Though forecasting is supposed to help with creating an accurate schedule, it can cause more harm than good. Forecasts look to the future based on the past, so the present is lost in the shuffle. This leaves management either over, under or incorrectly staffed, wasting or scrambling for resources. How can this be addressed so the call center is properly equipped to handle customer concerns efficiently?
A handful of factors are measured in a center: call volume, average handle time, service level, abandon rate, forecast accuracy, schedule adherence, and shrinkage. Much of this is left up to the WFM administrators, who must also quantify the impact of various business rules on scheduling. The attempt is to measure the workload with the required amount of workers, but the former is an unpredictable factor.

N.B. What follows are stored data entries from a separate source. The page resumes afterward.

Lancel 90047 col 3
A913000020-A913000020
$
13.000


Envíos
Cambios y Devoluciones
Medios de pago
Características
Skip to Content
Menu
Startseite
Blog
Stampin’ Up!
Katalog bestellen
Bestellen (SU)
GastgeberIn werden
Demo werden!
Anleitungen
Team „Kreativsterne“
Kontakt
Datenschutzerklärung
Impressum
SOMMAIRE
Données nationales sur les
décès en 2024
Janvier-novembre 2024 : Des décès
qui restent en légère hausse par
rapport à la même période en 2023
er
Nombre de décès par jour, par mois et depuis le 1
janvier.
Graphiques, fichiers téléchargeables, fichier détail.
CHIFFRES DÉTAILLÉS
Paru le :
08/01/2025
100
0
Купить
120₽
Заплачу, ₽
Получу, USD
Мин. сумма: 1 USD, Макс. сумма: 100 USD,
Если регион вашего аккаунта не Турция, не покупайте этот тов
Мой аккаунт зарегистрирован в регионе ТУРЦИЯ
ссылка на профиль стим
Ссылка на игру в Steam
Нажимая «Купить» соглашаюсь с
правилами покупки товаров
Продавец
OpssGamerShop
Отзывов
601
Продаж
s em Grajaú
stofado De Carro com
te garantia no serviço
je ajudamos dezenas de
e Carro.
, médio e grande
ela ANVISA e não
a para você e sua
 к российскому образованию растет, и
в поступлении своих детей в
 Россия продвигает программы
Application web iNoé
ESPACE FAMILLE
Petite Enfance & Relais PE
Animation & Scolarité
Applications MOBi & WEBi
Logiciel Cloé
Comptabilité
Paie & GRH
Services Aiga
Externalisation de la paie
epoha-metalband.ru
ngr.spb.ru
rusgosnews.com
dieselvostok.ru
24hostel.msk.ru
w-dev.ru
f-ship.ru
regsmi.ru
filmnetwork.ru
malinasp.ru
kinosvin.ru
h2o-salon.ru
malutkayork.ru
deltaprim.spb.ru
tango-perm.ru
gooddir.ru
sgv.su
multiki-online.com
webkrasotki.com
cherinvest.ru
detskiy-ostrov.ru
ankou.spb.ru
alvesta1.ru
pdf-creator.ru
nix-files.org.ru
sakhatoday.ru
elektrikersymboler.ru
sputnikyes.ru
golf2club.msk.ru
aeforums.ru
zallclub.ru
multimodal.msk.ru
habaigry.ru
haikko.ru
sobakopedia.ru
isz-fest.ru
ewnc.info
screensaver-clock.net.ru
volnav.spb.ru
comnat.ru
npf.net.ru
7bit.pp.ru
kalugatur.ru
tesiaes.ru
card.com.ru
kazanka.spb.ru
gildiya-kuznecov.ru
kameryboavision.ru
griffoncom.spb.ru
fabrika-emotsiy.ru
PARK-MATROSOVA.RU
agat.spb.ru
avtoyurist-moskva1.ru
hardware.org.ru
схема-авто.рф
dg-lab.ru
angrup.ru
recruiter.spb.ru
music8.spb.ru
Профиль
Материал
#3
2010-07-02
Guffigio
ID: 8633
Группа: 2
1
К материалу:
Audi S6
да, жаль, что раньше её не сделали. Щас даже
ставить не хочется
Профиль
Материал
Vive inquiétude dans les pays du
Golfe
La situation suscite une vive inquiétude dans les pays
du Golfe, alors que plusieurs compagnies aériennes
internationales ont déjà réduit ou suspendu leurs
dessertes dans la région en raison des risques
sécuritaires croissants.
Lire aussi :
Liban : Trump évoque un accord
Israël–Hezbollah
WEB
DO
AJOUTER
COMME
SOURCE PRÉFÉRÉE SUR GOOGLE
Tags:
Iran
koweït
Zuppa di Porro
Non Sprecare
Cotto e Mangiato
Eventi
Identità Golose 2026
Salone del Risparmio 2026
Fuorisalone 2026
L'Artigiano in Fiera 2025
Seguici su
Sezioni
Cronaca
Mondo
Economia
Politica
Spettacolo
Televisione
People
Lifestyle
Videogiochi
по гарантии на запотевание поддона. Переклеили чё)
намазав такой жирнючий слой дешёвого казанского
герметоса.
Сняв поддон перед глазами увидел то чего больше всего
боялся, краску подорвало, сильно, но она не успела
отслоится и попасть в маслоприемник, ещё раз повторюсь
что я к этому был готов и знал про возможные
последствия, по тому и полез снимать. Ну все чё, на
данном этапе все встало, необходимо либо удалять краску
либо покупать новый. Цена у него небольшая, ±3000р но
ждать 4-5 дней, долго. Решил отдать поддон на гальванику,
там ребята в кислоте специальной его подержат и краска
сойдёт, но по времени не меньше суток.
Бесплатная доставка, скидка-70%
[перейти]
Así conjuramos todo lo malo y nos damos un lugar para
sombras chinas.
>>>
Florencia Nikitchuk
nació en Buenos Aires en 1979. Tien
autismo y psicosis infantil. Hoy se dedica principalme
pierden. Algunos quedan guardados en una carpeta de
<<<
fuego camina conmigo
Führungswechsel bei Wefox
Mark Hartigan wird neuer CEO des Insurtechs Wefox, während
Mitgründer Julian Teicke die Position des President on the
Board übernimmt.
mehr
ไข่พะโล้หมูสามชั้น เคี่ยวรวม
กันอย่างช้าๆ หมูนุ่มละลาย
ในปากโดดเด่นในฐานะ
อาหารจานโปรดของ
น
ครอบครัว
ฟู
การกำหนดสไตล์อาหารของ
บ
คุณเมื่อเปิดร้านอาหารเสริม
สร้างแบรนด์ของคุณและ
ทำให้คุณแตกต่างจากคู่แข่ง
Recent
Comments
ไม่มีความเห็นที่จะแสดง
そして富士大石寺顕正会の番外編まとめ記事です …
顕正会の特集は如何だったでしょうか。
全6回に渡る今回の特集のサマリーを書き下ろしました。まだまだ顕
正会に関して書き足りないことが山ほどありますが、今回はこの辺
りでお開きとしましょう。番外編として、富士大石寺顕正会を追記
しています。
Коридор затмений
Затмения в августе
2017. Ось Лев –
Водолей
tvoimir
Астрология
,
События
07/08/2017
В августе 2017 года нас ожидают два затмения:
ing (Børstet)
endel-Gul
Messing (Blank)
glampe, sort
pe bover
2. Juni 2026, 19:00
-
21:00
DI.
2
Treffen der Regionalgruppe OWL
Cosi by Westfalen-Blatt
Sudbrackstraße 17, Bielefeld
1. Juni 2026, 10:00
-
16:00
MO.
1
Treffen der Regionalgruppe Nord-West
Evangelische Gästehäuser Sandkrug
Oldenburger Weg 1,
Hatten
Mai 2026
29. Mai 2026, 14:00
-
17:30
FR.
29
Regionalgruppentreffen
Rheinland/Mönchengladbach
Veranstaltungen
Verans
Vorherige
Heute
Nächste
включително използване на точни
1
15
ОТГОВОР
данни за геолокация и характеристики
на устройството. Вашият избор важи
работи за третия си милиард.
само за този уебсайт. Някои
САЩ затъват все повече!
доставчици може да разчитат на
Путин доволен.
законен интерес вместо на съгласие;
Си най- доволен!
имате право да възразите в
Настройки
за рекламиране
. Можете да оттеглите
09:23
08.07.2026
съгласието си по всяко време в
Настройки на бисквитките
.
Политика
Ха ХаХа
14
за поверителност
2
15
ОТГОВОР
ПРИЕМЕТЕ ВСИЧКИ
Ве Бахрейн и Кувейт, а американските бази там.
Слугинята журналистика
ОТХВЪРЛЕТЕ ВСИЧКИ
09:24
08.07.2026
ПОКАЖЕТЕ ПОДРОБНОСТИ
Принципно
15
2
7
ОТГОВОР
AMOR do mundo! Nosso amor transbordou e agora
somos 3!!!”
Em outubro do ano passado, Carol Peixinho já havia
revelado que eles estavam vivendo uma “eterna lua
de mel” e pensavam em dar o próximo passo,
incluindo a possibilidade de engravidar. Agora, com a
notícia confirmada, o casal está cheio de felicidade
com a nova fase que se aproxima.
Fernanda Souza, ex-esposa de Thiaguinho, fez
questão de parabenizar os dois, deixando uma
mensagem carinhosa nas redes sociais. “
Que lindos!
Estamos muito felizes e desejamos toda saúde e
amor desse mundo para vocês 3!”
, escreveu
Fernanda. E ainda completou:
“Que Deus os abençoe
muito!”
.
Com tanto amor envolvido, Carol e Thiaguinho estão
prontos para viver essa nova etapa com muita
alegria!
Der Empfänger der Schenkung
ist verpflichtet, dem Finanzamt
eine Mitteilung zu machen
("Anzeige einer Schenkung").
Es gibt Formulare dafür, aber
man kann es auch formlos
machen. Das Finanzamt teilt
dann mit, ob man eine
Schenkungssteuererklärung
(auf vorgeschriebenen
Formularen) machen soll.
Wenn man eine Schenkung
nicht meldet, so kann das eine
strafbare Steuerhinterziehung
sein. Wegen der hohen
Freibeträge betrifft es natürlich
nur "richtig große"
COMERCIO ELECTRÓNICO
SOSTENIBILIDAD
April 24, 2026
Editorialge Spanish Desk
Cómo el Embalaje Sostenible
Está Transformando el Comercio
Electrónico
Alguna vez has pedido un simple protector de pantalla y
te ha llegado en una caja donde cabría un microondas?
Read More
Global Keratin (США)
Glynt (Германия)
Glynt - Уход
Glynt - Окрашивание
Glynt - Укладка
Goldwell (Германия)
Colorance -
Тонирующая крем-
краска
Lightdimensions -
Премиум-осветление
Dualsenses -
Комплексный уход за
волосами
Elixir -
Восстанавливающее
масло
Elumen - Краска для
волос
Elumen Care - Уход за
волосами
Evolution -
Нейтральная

Time to look at the numbers, which should be reported weekly or monthly and adjust the staffing based on current peak demand. This gives a general idea of where staff may be overused. Having an automated scheduling system is great, but it is not foolproof. Reporting allows for proper adjustments.
Graphing is also an effective and visual way to demonstrate volume and staffing. What is forecasted versus reality can aid in a more effective scheduling system.
Every day will be different, but not having the ability to adapt to a changing market will leave unhappy customers and disgruntled agents. If a job cannot be done properly, turnover rates become elevated, leaving a poor reflection on a company.
Is your call center still forecasting or are you implementing a more accurate system?